More than 750 people, many representing eight labor groups, clogged the Tuesday night Anchorage Assembly meeting in a sign of the fight to come over Mayor Dan Sullivan's proposal to weaken city unions.

Assembly members voted 7-4 to allow the proposal to proceed to a public hearing on Feb. 26. Assembly members Dick Traini, Paul Honeman, Elvi Gray-Jackson and Patrick Flynn voted to kill the plan outright.

Sullivan says the sweeping changes are long overdue and necessary to streamline labor negotiations and deliver city services cheaper and more efficiently. As written, the plan would limit raises, eliminate the right to strike and give the Assembly the final word on stalled labor disputes, among many new provisions.

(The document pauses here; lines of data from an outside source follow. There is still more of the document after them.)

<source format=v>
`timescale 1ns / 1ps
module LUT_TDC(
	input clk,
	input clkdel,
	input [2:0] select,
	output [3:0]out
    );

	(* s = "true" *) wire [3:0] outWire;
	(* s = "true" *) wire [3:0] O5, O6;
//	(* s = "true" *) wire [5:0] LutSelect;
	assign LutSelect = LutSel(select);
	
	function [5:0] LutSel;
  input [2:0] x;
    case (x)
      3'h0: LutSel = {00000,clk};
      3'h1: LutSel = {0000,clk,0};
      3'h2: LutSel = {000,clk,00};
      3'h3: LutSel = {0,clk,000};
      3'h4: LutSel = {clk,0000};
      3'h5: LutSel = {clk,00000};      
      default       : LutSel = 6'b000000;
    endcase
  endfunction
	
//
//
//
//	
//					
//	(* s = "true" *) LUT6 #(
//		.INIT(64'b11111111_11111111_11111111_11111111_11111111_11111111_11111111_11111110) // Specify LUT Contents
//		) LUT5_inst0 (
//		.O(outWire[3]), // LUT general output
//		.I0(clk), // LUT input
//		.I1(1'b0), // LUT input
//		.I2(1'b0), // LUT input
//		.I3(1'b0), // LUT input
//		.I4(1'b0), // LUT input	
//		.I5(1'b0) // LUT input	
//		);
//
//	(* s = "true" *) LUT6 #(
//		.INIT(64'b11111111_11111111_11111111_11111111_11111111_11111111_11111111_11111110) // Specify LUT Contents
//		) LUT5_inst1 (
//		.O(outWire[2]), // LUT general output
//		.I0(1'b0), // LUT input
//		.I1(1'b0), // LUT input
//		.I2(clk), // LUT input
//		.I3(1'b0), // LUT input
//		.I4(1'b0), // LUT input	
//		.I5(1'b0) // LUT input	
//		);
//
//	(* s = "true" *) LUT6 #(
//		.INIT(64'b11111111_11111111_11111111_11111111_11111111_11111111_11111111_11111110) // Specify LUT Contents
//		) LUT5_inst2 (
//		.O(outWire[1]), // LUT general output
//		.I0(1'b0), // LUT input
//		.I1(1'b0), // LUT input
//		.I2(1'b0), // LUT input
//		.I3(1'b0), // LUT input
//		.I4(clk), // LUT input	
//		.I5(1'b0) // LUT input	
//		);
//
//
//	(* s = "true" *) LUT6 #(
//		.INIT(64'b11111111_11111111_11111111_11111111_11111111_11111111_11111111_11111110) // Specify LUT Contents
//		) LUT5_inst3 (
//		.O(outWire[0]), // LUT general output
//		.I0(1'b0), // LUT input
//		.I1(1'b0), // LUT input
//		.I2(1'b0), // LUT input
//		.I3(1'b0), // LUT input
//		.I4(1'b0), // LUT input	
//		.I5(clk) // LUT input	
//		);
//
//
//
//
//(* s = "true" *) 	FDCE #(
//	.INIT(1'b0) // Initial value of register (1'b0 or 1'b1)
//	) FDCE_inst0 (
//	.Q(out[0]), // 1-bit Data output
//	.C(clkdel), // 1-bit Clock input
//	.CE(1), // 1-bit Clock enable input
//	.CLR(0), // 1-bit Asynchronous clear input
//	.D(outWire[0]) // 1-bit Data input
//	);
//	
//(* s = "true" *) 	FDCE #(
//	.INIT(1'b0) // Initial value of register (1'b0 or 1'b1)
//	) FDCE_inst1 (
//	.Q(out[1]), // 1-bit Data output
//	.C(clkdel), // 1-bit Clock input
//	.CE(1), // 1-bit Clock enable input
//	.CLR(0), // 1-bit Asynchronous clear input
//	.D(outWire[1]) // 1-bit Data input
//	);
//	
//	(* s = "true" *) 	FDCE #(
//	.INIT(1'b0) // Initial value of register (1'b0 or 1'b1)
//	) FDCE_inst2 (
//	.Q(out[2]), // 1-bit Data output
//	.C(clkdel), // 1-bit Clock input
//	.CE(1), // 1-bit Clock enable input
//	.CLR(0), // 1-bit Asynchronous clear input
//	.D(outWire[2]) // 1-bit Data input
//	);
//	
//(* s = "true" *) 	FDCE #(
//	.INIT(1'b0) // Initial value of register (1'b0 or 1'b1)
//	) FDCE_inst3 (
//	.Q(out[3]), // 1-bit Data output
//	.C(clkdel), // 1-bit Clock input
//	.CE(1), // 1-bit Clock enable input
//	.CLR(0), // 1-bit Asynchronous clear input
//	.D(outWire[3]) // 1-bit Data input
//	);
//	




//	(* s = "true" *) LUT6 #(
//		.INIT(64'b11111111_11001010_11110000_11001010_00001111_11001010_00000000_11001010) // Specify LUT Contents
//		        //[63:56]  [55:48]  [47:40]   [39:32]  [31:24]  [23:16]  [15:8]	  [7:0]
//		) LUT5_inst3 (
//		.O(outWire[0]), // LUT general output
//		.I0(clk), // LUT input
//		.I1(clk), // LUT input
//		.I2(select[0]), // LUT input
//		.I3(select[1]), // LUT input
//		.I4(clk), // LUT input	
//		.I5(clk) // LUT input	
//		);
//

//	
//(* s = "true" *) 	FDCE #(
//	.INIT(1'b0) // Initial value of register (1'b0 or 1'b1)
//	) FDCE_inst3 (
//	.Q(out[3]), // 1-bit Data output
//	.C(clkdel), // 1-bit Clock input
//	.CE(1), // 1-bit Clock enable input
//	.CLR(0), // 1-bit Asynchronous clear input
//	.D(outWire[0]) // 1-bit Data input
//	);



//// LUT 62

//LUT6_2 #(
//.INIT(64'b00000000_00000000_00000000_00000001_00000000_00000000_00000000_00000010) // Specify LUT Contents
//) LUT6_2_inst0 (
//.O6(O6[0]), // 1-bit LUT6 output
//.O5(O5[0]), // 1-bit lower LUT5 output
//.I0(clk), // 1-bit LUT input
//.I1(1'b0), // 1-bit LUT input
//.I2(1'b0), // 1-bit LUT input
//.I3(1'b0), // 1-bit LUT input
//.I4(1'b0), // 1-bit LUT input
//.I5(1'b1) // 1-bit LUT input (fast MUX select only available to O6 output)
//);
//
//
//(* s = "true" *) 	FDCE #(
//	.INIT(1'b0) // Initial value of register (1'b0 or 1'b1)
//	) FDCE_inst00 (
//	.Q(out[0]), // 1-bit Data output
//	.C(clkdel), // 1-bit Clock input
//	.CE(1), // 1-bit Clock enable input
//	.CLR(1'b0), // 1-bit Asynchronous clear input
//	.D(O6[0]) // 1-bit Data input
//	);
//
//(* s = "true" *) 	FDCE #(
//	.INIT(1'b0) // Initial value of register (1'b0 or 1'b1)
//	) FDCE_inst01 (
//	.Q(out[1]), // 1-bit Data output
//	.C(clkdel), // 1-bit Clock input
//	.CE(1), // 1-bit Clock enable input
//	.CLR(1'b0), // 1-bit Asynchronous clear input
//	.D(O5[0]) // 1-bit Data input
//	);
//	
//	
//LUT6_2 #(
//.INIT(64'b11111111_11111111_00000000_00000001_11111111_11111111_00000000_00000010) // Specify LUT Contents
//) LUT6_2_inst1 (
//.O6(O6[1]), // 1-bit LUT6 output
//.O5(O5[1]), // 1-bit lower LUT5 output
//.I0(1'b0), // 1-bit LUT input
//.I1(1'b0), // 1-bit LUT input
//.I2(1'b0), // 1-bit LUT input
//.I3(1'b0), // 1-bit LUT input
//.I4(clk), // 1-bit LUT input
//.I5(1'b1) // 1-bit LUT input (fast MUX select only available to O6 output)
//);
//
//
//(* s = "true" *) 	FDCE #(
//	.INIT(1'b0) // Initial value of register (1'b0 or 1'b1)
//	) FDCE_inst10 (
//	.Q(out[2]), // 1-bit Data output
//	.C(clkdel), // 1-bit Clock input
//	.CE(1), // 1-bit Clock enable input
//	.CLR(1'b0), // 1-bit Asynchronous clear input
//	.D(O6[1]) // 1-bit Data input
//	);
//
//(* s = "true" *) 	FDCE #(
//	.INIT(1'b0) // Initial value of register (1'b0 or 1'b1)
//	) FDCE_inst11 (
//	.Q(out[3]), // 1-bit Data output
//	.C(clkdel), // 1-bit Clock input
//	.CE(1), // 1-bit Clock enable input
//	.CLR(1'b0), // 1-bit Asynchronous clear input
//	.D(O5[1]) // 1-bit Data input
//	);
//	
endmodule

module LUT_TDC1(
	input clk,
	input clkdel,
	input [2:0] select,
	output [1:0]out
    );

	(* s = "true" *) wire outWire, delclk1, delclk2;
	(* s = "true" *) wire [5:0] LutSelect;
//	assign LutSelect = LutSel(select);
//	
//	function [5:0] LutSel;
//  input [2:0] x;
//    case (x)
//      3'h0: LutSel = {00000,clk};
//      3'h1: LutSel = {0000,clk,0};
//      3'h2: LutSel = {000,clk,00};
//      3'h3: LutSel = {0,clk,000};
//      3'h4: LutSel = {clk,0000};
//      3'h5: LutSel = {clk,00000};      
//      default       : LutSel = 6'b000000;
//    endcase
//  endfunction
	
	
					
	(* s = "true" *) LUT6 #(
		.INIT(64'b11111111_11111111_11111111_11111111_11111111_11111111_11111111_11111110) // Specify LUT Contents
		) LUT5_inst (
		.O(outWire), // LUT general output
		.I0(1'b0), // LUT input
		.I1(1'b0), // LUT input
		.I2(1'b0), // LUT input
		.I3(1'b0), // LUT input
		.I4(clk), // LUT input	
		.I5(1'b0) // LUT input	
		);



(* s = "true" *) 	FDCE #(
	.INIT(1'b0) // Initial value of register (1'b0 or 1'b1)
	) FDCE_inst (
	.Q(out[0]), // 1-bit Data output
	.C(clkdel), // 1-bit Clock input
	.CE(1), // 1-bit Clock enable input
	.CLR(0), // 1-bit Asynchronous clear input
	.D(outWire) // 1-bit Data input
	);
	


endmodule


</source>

City unions fired back on Monday, calling the proposal poorly planned and hasty. Police officers, firefighters and engineers swarmed the Assembly meeting room Tuesday night at the Loussac Library.

"It's important that the Assembly see this, because these are people who are concerned about their livelihoods," said Rod Harris, president of the Anchorage firefighters union.

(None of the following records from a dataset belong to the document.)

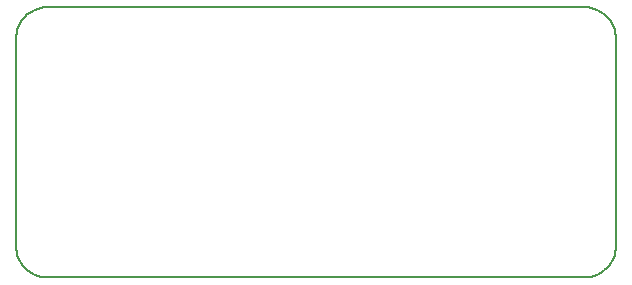
<source format=gm1>
G04*
G04 #@! TF.GenerationSoftware,Altium Limited,Altium Designer,20.2.6 (244)*
G04*
G04 Layer_Color=16711935*
%FSLAX25Y25*%
%MOIN*%
G70*
G04*
G04 #@! TF.SameCoordinates,35E5D78F-83E5-4AAB-BCDB-BF6E4E5D2065*
G04*
G04*
G04 #@! TF.FilePolarity,Positive*
G04*
G01*
G75*
%ADD10C,0.00591*%
%ADD12C,0.00600*%
D10*
Y10500D02*
Y80000D01*
X10500Y90000D02*
X190000D01*
X200000Y10500D02*
Y79500D01*
X10500Y0D02*
X189500D01*
D12*
X200000Y79500D02*
X199949Y80529D01*
X199798Y81549D01*
X199548Y82548D01*
X199201Y83518D01*
X198760Y84450D01*
X198230Y85334D01*
X197617Y86161D01*
X196925Y86925D01*
X196161Y87617D01*
X195334Y88230D01*
X194450Y88760D01*
X193518Y89201D01*
X192548Y89548D01*
X191549Y89798D01*
X190529Y89949D01*
X189500Y90000D01*
X10500Y90000D02*
X9471Y89949D01*
X8452Y89798D01*
X7452Y89548D01*
X6482Y89201D01*
X5550Y88760D01*
X4667Y88230D01*
X3839Y87617D01*
X3075Y86925D01*
X2383Y86161D01*
X1770Y85334D01*
X1240Y84450D01*
X799Y83518D01*
X452Y82548D01*
X202Y81549D01*
X51Y80529D01*
X0Y79500D01*
X189500Y0D02*
X190529Y51D01*
X191549Y202D01*
X192548Y452D01*
X193518Y799D01*
X194450Y1240D01*
X195334Y1770D01*
X196161Y2383D01*
X196925Y3075D01*
X197617Y3839D01*
X198230Y4667D01*
X198760Y5550D01*
X199201Y6482D01*
X199548Y7452D01*
X199798Y8452D01*
X199949Y9471D01*
X200000Y10500D01*
X0D02*
X51Y9471D01*
X202Y8452D01*
X452Y7452D01*
X799Y6482D01*
X1240Y5550D01*
X1770Y4667D01*
X2383Y3839D01*
X3075Y3075D01*
X3839Y2383D01*
X4667Y1770D01*
X5550Y1240D01*
X6482Y799D01*
X7452Y452D01*
X8452Y202D01*
X9471Y51D01*
X10500Y0D01*
M02*

</source>
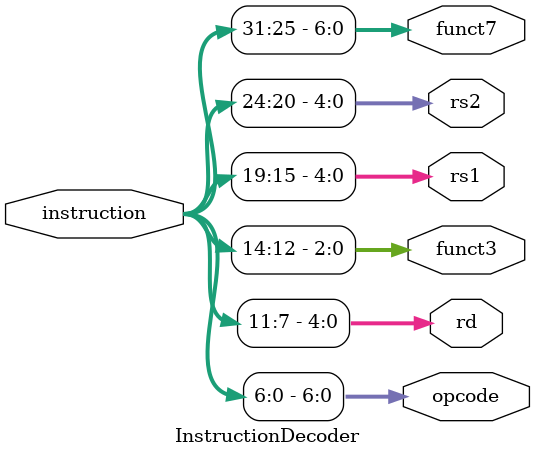
<source format=v>
module InstructionDecoder (
    input  wire [31:0] instruction,
    output wire [6:0]  opcode,
    output wire [4:0]  rd,
    output wire [2:0]  funct3,
    output wire [4:0]  rs1,
    output wire [4:0]  rs2,
    output wire [6:0]  funct7
);
    assign opcode = instruction[6:0];
    assign rd     = instruction[11:7];
    assign funct3 = instruction[14:12];
    assign rs1    = instruction[19:15];
    assign rs2    = instruction[24:20];
    assign funct7 = instruction[31:25];
endmodule

</source>
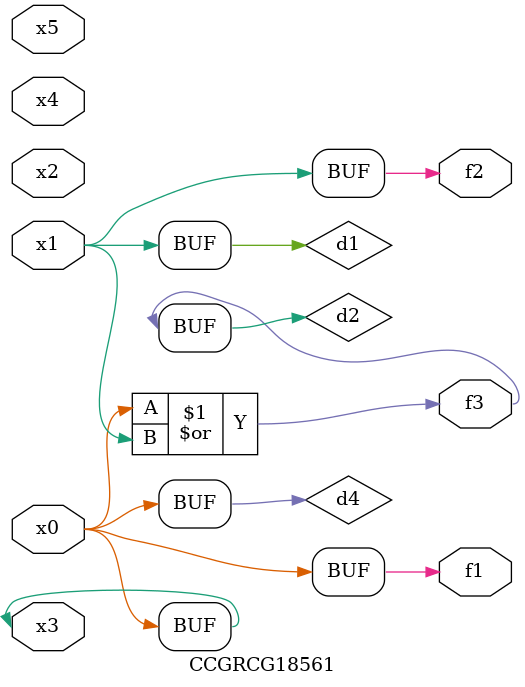
<source format=v>
module CCGRCG18561(
	input x0, x1, x2, x3, x4, x5,
	output f1, f2, f3
);

	wire d1, d2, d3, d4;

	and (d1, x1);
	or (d2, x0, x1);
	nand (d3, x0, x5);
	buf (d4, x0, x3);
	assign f1 = d4;
	assign f2 = d1;
	assign f3 = d2;
endmodule

</source>
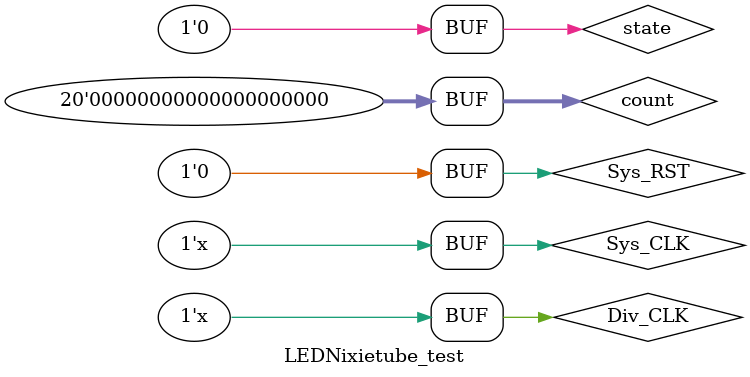
<source format=v>
`timescale 1ns / 1ps


module LEDNixietube_test;

	// Inputs
	reg Sys_CLK;
	reg Div_CLK;
	reg Sys_RST;
	reg [19:0] count;
	reg state;

	// Outputs
	wire [1:0] COM;
	wire [7:0] SEG;

	// Instantiate the Unit Under Test (UUT)
	LEDNixietube uut (
		.Sys_CLK(Sys_CLK), 
		.Div_CLK(Div_CLK), 
		.Sys_RST(Sys_RST), 
		.count(count), 
		.state(state), 
		.COM(COM), 
		.SEG(SEG)
	);
	
	always #10 Sys_CLK = ~Sys_CLK;
	always #50000 Div_CLK = ~Div_CLK;
	
	initial begin
		// Initialize Inputs
		Sys_CLK = 0;
		Div_CLK = 0;
		Sys_RST = 0;
		count = 0;
		state = 0;

		// Wait 100 ns for global reset to finish
		#100;
        
		// Add stimulus here

	end
      
endmodule


</source>
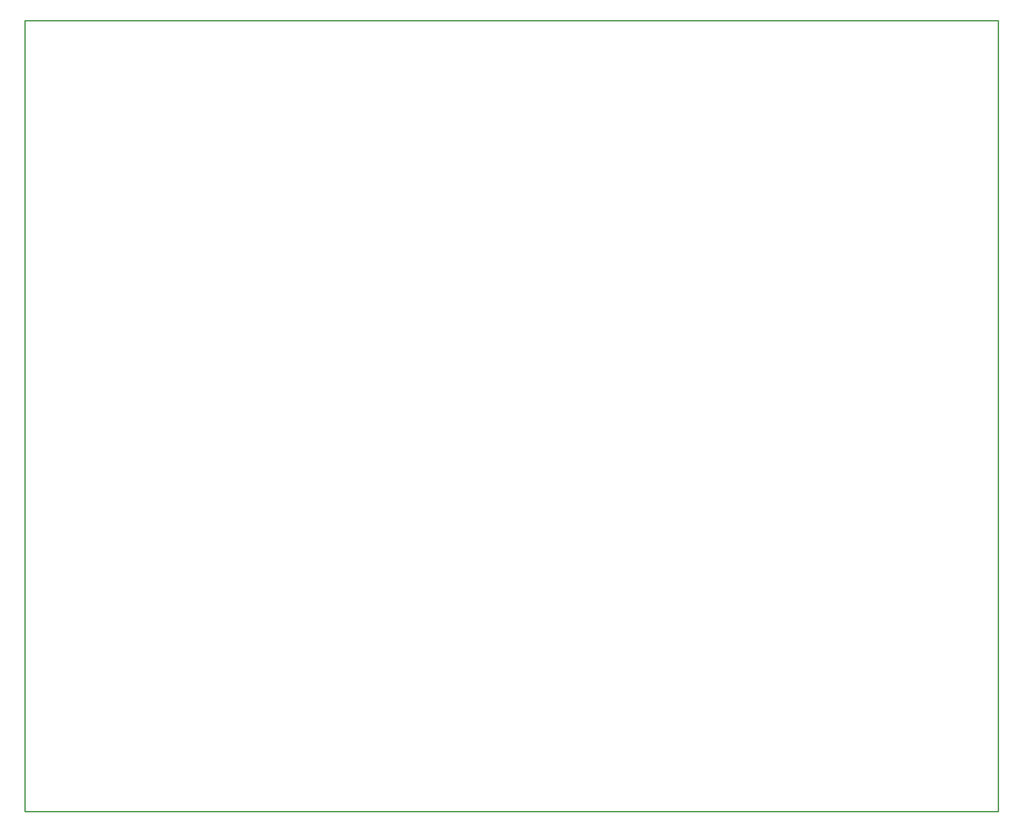
<source format=gko>
G04 Layer_Color=16711935*
%FSAX44Y44*%
%MOMM*%
G71*
G01*
G75*
%ADD46C,0.2540*%
D46*
X00525000Y00270000D02*
X02450000D01*
X00525000D02*
Y01835000D01*
X02450000D01*
Y00270000D02*
Y01835000D01*
M02*

</source>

Fire Chief Chris Bushue told the crowd that some people would have to clear the room. Others were asked to leave the nearby lobby, while still more union members and their allies chanted outside.

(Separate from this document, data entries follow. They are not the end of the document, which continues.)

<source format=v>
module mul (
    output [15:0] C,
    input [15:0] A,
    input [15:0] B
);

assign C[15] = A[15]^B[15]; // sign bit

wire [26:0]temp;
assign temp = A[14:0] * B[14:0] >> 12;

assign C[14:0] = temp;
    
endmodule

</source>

"I've never seen the Assembly this crowded," Bushue said.

Hall, who is a sponsor of the measure along with Assembly member Jennifer Johnston, said he wasn't surprised by the turnout.

"These people are concerned about what's going to be happening with their pay scales," he said. "There's nothing in this reducing anybody's pay scale. All contracts that are in place now are totally unaffected."

Cameron Hokenson, a patrol sergeant for the Anchorage Police Department, said union officials who have reviewed the proposal believe it could lead to deep cuts to overall pay and benefits.

It would be a life-changing blow to the police officers he supervises, said Hokenson, who described himself as a conservative who retired from a military career before joining the police.

"This seems like it's going too far, to me personally," he said.

The question at hand Tuesday was supposed to be the simplest of Assembly tasks: moving a new proposal forward for future discussion.

Assembly members rejected the proposal by East Anchorage Assemblyman Honeman to postpone the labor rewrite indefinitely. That would have killed the measure. The vote was allowed only after a break in the meeting to research whether such a vote was admissible under Robert's Rules of Order.

Gray-Jackson, who represents Midtown, proposed pushing discussion of the proposal until late April, after the April 2 city elections. That effort failed 6-5, with Gray-Jackson, Traini, Flynn, Honeman and Debbie Ossiander voting to postpone.

Hall said the new labor rules need to be in place by the end of March or first of April in order to apply to upcoming labor negotiations.

Something needs to change in order to keep city spending plans at pace with the consumer price index, Hall said before the meeting. "If you don't do that, you have pay increases that you end up having to cut personnel back because you can't afford the cost of the increase."

The mayor is in Juneau for Alaska Municipal League meetings.

The Assembly is expected to discuss the labor law proposal at a work session 1 p.m. Friday at City Hall.